What to produce:
Nothing but the pictures gets dropped; retype every entry exactly.

Input records:
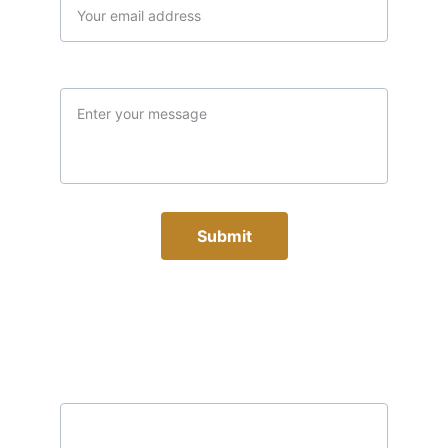
Message*
Submit
Subscribe to our newsletter
Email address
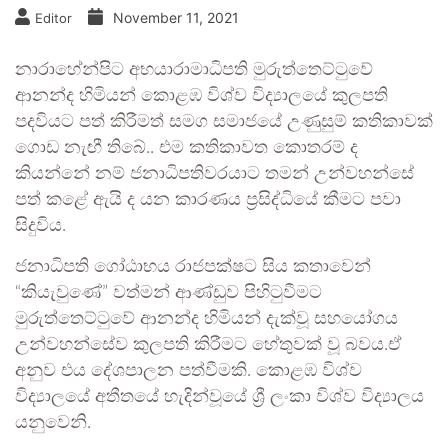
November 11, 2021
Editor
නාරාහේන්පිට අභයාරාමාධිපති මුරුත්තෙට්ටුවේ
ආනන්ද හිමියන් කොළඹ විශ්ව විද්‍යාලයේ කුලපති
පදවියට පත් කිරීමත් සමග සමාජයේ උණුසුම් කතිකාවක්
ගොඩ නැඟී තිබේ.. එම කතිකාවත කොතරම් ද
කියන්නේ නම් ජනාධිපතිවරයාට තමන් උන්වහන්සේ
පත් කළේ ඇයි ද යන කාරණය ප්‍රසිද්ධියේ කීමට පවා
සිදුවිය.
ජනාධිපති ගෝඨාභය රාජපක්ෂට සිය කතාවෙන්
“කියැවුණේ” වත්මන් ආණ්ඩුව පිහිටුවීමට
මුරුත්තෙට්ටුවේ ආනන්ද හිමියන් දැක්වූ සහයෝගය
උන්වහන්සේව කුලපති කිරීමට හේතුවක් වූ බවය.ඒ
අනුව එය දේශපාලන පත්වීමකි. කොළඹ විශ්ව
විද්‍යාලයේ අතීතයේ හැදින්වූයේ ශ්‍රී ලංකා විශ්ව විද්‍යාලය
යනුවෙනි.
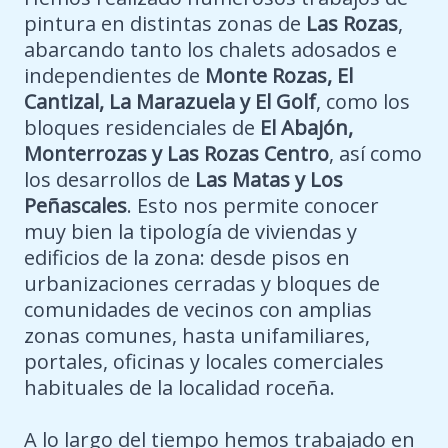
pintura en distintas zonas de
Las Rozas
,
abarcando tanto los chalets adosados e
independientes de
Monte Rozas, El
Cantizal, La Marazuela y El Golf
, como los
bloques residenciales de
El Abajón,
Monterrozas y Las Rozas Centro
, así como
los desarrollos de
Las Matas y Los
Peñascales
. Esto nos permite conocer
muy bien la tipología de viviendas y
edificios de la zona: desde pisos en
urbanizaciones cerradas y bloques de
comunidades de vecinos con amplias
zonas comunes, hasta unifamiliares,
portales, oficinas y locales comerciales
habituales de la localidad roceña.
A lo largo del tiempo hemos trabajado en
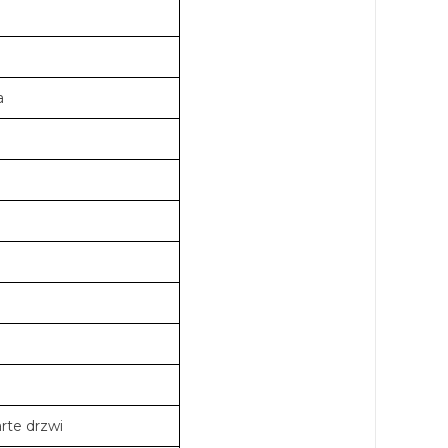
a
rte drzwi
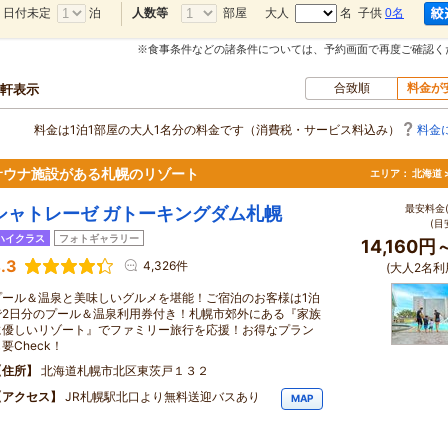
日付未定
泊
部屋
大人
名 子供
0名
人数等
※食事条件などの諸条件については、予約画面で再度ご確認く
合致順
料金が
0軒表示
料金は1泊1部屋の大人1名分の料金です（消費税・サービス料込み）
料金
サウナ施設がある札幌のリゾート
エリア：
北海道 
最安料金(
シャトレーゼ ガトーキングダム札幌
(目
ハイクラス
フォトギャラリー
14,160円
.3
4,326件
(大人2名利
プール＆温泉と美味しいグルメを堪能！ご宿泊のお客様は1泊
で2日分のプール＆温泉利用券付き！札幌市郊外にある『家族
に優しいリゾート』でファミリー旅行を応援！お得なプラン
要Check！
住所
北海道札幌市北区東茨戸１３２
アクセス
JR札幌駅北口より無料送迎バスあり
MAP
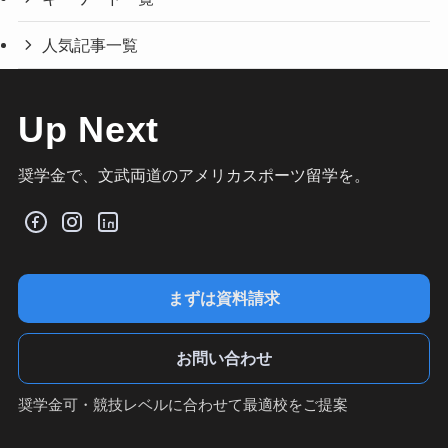
人気記事一覧
Up Next
奨学金で、文武両道のアメリカスポーツ留学を。
まずは資料請求
お問い合わせ
奨学金可・競技レベルに合わせて最適校をご提案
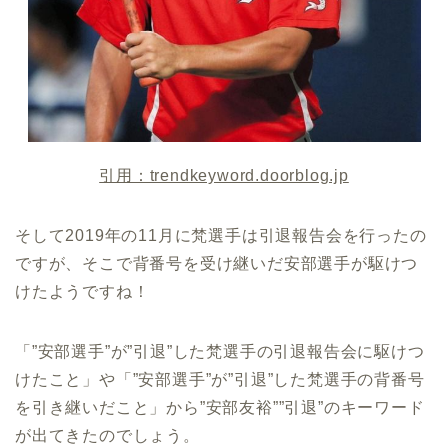
引用：trendkeyword.doorblog.jp
そして2019年の11月に梵選手は引退報告会を行ったの
ですが、そこで背番号を受け継いだ安部選手が駆けつ
けたようですね！
「”安部選手”が”引退”した梵選手の引退報告会に駆けつ
けたこと」や「”安部選手”が”引退”した梵選手の背番号
を引き継いだこと」から”安部友裕””引退”のキーワード
が出てきたのでしょう。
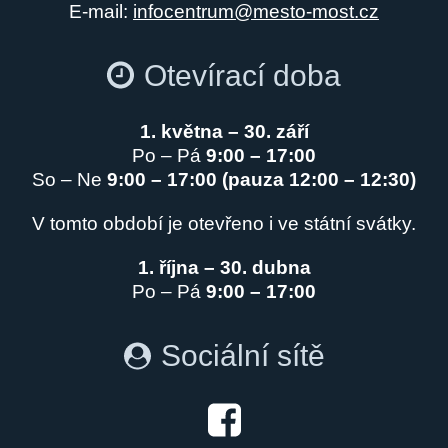
E-mail:
infocentrum@mesto-most.cz
Otevírací doba
1. května – 30. září
Po – Pá
9:00 – 17:00
So – Ne
9:00 – 17:00 (pauza 12:00 – 12:30)
V tomto období je otevřeno i ve státní svátky.
1. října – 30. dubna
Po – Pá
9:00 – 17:00
Sociální sítě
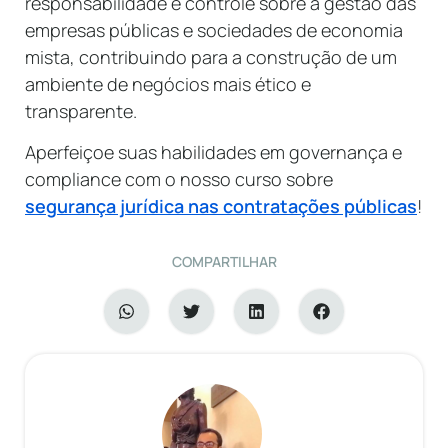
responsabilidade e controle sobre a gestão das
empresas públicas e sociedades de economia
mista, contribuindo para a construção de um
ambiente de negócios mais ético e
transparente.
Aperfeiçoe suas habilidades em governança e
compliance com o nosso curso sobre
segurança jurídica nas contratações públicas
!
COMPARTILHAR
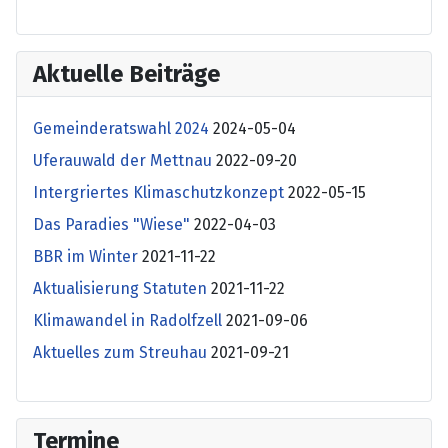
Aktuelle Beiträge
Gemeinderatswahl 2024
2024-05-04
Uferauwald der Mettnau
2022-09-20
Intergriertes Klimaschutzkonzept
2022-05-15
Das Paradies "Wiese"
2022-04-03
BBR im Winter
2021-11-22
Aktualisierung Statuten
2021-11-22
Klimawandel in Radolfzell
2021-09-06
Aktuelles zum Streuhau
2021-09-21
Termine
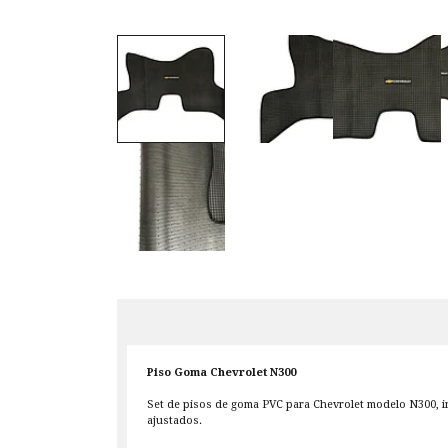
Piso Goma Chevrolet N300
Set de pisos de goma PVC para Chevrolet modelo N300, in
ajustados.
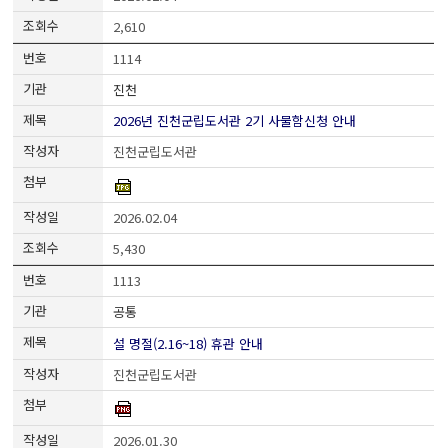
2,610
1114
진천
2026년 진천군립도서관 2기 사물함신청 안내
진천군립도서관
2026.02.04
5,430
1113
공통
설 명절(2.16~18) 휴관 안내
진천군립도서관
2026.01.30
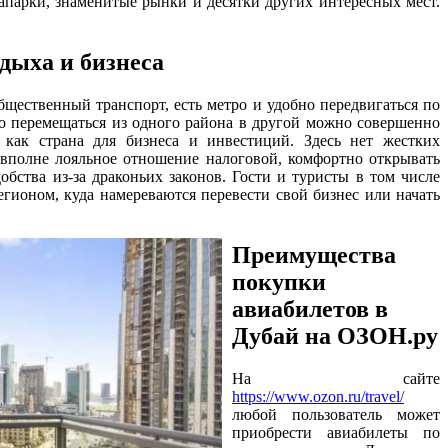
парки, знаменитые рынки и десятки других интересных мест.
дыха и бизнеса
бщественный транспорт, есть метро и удобно передвигаться по
ро перемещаться из одного района в другой можно совершенно
 как страна для бизнеса и инвестиций. Здесь нет жестких
 вполне лояльное отношение налоговой, комфортно открывать
добства из-за драконьих законов. Гости и туристы в том числе
гионом, куда намереваются перевести свой бизнес или начать
Преимущества
покупки
авиабилетов в
Дубай на ОЗОН.ру
На сайте
https://www.ozon.ru/travel/
любой пользователь может
приобрести авиабилеты по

Reply to the exercise:
Message*
Submit
Subscribe to our newsletter
Email address
November 11, 2021
Editor
නාරාහේන්පිට අභයාරාමාධිපති මුරුත්තෙට්ටුවේ
ආනන්ද හිමියන් කොළඹ විශ්ව විද්‍යාලයේ කුලපති
පදවියට පත් කිරීමත් සමග සමාජයේ උණුසුම් කතිකාවක්
ගොඩ නැඟී තිබේ.. එම කතිකාවත කොතරම් ද
කියන්නේ නම් ජනාධිපතිවරයාට තමන් උන්වහන්සේ
පත් කළේ ඇයි ද යන කාරණය ප්‍රසිද්ධියේ කීමට පවා
සිදුවිය.
ජනාධිපති ගෝඨාභය රාජපක්ෂට සිය කතාවෙන්
“කියැවුණේ” වත්මන් ආණ්ඩුව පිහිටුවීමට
මුරුත්තෙට්ටුවේ ආනන්ද හිමියන් දැක්වූ සහයෝගය
උන්වහන්සේව කුලපති කිරීමට හේතුවක් වූ බවය.ඒ
අනුව එය දේශපාලන පත්වීමකි. කොළඹ විශ්ව
විද්‍යාලයේ අතීතයේ හැදින්වූයේ ශ්‍රී ලංකා විශ්ව විද්‍යාලය
යනුවෙනි.
pintura en distintas zonas de
Las Rozas
,
abarcando tanto los chalets adosados e
independientes de
Monte Rozas, El
Cantizal, La Marazuela y El Golf
, como los
bloques residenciales de
El Abajón,
Monterrozas y Las Rozas Centro
, así como
los desarrollos de
Las Matas y Los
Peñascales
. Esto nos permite conocer
muy bien la tipología de viviendas y
edificios de la zona: desde pisos en
urbanizaciones cerradas y bloques de
comunidades de vecinos con amplias
zonas comunes, hasta unifamiliares,
portales, oficinas y locales comerciales
habituales de la localidad roceña.
A lo largo del tiempo hemos trabajado en
a
rte drzwi
日付未定
泊
部屋
大人
名 子供
0名
人数等
※食事条件などの諸条件については、予約画面で再度ご確認く
合致順
料金が
0軒表示
料金は1泊1部屋の大人1名分の料金です（消費税・サービス料込み）
料金
サウナ施設がある札幌のリゾート
エリア：
北海道 
最安料金(
シャトレーゼ ガトーキングダム札幌
(目
ハイクラス
フォトギャラリー
14,160円
.3
4,326件
(大人2名利
プール＆温泉と美味しいグルメを堪能！ご宿泊のお客様は1泊
で2日分のプール＆温泉利用券付き！札幌市郊外にある『家族
に優しいリゾート』でファミリー旅行を応援！お得なプラン
要Check！
住所
北海道札幌市北区東茨戸１３２
アクセス
JR札幌駅北口より無料送迎バスあり
MAP
人気記事一覧
Up Next
奨学金で、文武両道のアメリカスポーツ留学を。
まずは資料請求
お問い合わせ
奨学金可・競技レベルに合わせて最適校をご提案
引用：trendkeyword.doorblog.jp
そして2019年の11月に梵選手は引退報告会を行ったの
ですが、そこで背番号を受け継いだ安部選手が駆けつ
けたようですね！
「”安部選手”が”引退”した梵選手の引退報告会に駆けつ
けたこと」や「”安部選手”が”引退”した梵選手の背番号
を引き継いだこと」から”安部友裕””引退”のキーワード
が出てきたのでしょう。
E-mail:
infocentrum@mesto-most.cz
Otevírací doba
1. května – 30. září
Po – Pá
9:00 – 17:00
So – Ne
9:00 – 17:00 (pauza 12:00 – 12:30)
V tomto období je otevřeno i ve státní svátky.
1. října – 30. dubna
Po – Pá
9:00 – 17:00
Sociální sítě
responsabilidade e controle sobre a gestão das
empresas públicas e sociedades de economia
mista, contribuindo para a construção de um
ambiente de negócios mais ético e
transparente.
Aperfeiçoe suas habilidades em governança e
compliance com o nosso curso sobre
segurança jurídica nas contratações públicas
!
COMPARTILHAR
Aktuelle Beiträge
Gemeinderatswahl 2024
2024-05-04
Uferauwald der Mettnau
2022-09-20
Intergriertes Klimaschutzkonzept
2022-05-15
Das Paradies "Wiese"
2022-04-03
BBR im Winter
2021-11-22
Aktualisierung Statuten
2021-11-22
Klimawandel in Radolfzell
2021-09-06
Aktuelles zum Streuhau
2021-09-21
Termine
Piso Goma Chevrolet N300
Set de pisos de goma PVC para Chevrolet modelo N300, in
ajustados.
2,610
1114
진천
2026년 진천군립도서관 2기 사물함신청 안내
진천군립도서관
2026.02.04
5,430
1113
공통
설 명절(2.16~18) 휴관 안내
진천군립도서관
2026.01.30
парки, знаменитые рынки и десятки других интересных мест.
дыха и бизнеса
бщественный транспорт, есть метро и удобно передвигаться по
ро перемещаться из одного района в другой можно совершенно
 как страна для бизнеса и инвестиций. Здесь нет жестких
 вполне лояльное отношение налоговой, комфортно открывать
добства из-за драконьих законов. Гости и туристы в том числе
гионом, куда намереваются перевести свой бизнес или начать
Преимущества
покупки
авиабилетов в
Дубай на ОЗОН.ру
На сайте
https://www.ozon.ru/travel/
любой пользователь может
приобрести авиабилеты по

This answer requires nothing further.